Sydney posted the sharpest annual drop at 8%, down to $830,000. Melbourne’s median price, meanwhile, declined 4.1% to $660,000.
Hobart tracked the opposite direction, recording a steady increase of 5% growth to $425,000. Canberra and Adelaide prices also rose— up 0.9% and 0.8%, respectively.
The property downturn is nowhere near the worst the Australian market has experienced. However, housing conditions in Sydney, Perth, and Darwin are struggling, according to Nerida Conisbee, realestate.com.au’s chief economist.
“These cities are the most challenged in the country right now – Perth and Darwin are five years into a downturn, while in Sydney it has been shorter and faster, with prices down almost 10% in only 18 months. In other cities, the results are far more mixed. Melbourne frequently gets lumped in with Sydney when discussing the falling market, but the reality is Melbourne is holding up a lot better. Elsewhere, conditions are relatively flat,” Conisbee said.
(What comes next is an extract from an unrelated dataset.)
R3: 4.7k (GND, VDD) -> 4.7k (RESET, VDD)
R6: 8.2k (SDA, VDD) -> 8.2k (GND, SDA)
The economist said that there is now a better picture of the market outlook given the findings from the banking royal commission, which, according to Conisbee, was the source of uncertainty early in the year.
“In the end, [the final report] said pretty much nothing about housing finance… The biggest impact of the Royal Commission was actually when it was announced, with banks immediately beginning to focus more on responsible lending,” Conisbee said. “Finance is set to continue to ease this year… This won’t bring back investors to the same point as during the boom, but it will make it easier for them. Ideally, it will put first home buyers and upgraders in a better position, particularly because, for this group, buying conditions are far better than two years ago.”
The upcoming federal election, though, will potentially have a substantial impact on the market.
“If it wasn’t looking like we’re in for a change of government, it is likely we would be seeing prices stabilising right now. Elections create paralysis in property markets – new listing volumes decline, and buyers sit on their hands.” Conisbee said.